**Written task A:** Edit the LACP passage starting at "To find the" and ending at "the system priority.", replacing "comma" with "period" throughout that span.

**Source passage:**
To find the local LACP system ID, use "show lacp sys-id":

2950#show lacp sys-id 
32768,0012.da12.abcd

Note that the part before the comma is actually the system priority.

Useful information about the remote device (our partner) can be found using "show lacp neighbor":

2950#show lacp neighbor 
Flags:  S - Device is requesting Slow LACPDUs
        F - Device is requesting Fast LACPDUs
        A - Device is in Active mode       P - Device is in Passive mode

Channel group 1 neighbors
Partner's information:
                  LACP port                        Oper    Port     Port
Port      Flags   Priority  Dev ID         Age     Key     Number   State
Fa0/19    FA      32768     0003.abcd.aaa1   3s    0x8009  0x8894   0x3F
Fa0/20    FA      32768     0003.abcd.aaa1   3s    0x8009  0x8893   0x3F


This shows some useful information such as the timeout and activity flags, plus it allows you to verify the LACP keys being received on each port for consistency. If you need more information, add the "detail" keyword:

2950#show lacp neighbor detail
Flags:  S - Device is requesting Slow LACPDUs
        F - Device is requesting Fast LACPDUs
        A - Device is in Active mode       P - Device is in Passive mode

Channel group 1 neighbors
Partner's information:
          Partner               Partner                     Partner
Port      System ID             Port Number     Age         Flags
Fa0/19     40960,0003.abcd.aaa1  0x8894           11s        FA

          LACP Partner         Partner         Partner
          Port Priority        Oper Key        Port State
          32768                0x8009          0x3F

          Port State Flags Decode:
          Activity:   Timeout:   Aggregation:   Synchronization:
          Active      Long       Yes            Yes

          Collecting:   Distributing:   Defaulted:   Expired:
          Yes           Yes             No           No
          Partner               Partner                     Partner
Port      System ID             Port Number     Age         Flags
Fa0/20     40960,0003.abcd.aaa1  0x8893           11s        FA

          LACP Partner         Partner         Partner
          Port Priority        Oper Key        Port State
          32768                0x8009          0x3F

          Port State Flags Decode:
          Activity:   Timeout:   Aggregation:   Synchronization:
          Active      Long       Yes            Yes

          Collecting:   Distributing:   Defaulted:   Expired:
          Yes           Yes             No           No
2950#


Note that contrary to what you might expect, the "Port State Flags Decode" sections (highlighted in red) actually refer to the local flags rather than those being sent by the remote device. As you can see, in this example the remote end is requesting fast timeouts but the local end is requesting slow.

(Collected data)
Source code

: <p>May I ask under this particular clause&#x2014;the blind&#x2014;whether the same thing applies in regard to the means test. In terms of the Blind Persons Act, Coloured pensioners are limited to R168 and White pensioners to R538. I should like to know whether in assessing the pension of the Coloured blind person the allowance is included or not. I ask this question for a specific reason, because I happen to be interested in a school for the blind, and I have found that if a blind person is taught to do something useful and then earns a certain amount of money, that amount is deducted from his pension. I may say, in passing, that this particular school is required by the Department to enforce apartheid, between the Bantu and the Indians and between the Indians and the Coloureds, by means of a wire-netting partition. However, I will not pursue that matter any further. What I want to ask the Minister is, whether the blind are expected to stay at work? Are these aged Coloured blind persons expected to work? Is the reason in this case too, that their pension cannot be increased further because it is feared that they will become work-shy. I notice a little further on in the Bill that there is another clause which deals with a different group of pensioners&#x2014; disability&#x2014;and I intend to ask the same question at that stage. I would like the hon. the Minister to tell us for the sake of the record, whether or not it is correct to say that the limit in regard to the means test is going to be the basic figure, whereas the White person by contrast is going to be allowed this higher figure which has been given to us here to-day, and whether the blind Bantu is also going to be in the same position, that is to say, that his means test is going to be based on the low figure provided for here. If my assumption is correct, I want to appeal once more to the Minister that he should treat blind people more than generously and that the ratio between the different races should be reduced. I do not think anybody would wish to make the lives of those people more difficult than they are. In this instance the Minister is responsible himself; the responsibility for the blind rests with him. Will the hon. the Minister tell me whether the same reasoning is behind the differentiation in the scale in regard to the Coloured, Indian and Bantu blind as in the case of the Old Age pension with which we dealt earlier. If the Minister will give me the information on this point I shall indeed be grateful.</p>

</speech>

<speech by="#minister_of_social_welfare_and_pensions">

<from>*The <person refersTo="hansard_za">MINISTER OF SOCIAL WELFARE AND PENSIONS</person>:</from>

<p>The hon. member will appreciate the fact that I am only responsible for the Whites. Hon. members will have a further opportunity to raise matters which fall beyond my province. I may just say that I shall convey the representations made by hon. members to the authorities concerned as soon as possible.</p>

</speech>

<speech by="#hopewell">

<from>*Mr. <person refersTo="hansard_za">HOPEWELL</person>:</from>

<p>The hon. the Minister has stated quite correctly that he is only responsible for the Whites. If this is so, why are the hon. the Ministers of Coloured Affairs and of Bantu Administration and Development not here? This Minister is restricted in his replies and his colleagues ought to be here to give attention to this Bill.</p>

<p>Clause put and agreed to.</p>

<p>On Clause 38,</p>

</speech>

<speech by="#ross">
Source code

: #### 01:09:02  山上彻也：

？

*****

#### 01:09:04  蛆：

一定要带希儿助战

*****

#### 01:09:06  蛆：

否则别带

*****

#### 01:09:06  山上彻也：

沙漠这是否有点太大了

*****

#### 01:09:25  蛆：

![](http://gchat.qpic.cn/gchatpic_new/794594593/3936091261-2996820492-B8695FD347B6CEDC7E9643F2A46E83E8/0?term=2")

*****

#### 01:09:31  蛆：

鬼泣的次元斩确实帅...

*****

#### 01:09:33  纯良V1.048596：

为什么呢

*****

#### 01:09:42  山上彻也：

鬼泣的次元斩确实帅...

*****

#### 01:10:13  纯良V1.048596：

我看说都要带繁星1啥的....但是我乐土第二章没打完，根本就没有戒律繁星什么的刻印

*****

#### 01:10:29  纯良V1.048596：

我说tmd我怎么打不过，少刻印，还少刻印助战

**Written task B:** Count the lines in the records above that contain the string "山上彻也", treating case as significant, and reply with the number alone.

**Task response A:**
To find the local LACP system ID, use "show lacp sys-id":

2950#show lacp sys-id 
32768,0012.da12.abcd

Note that the part before the period is actually the system priority.

**Task response B:** 3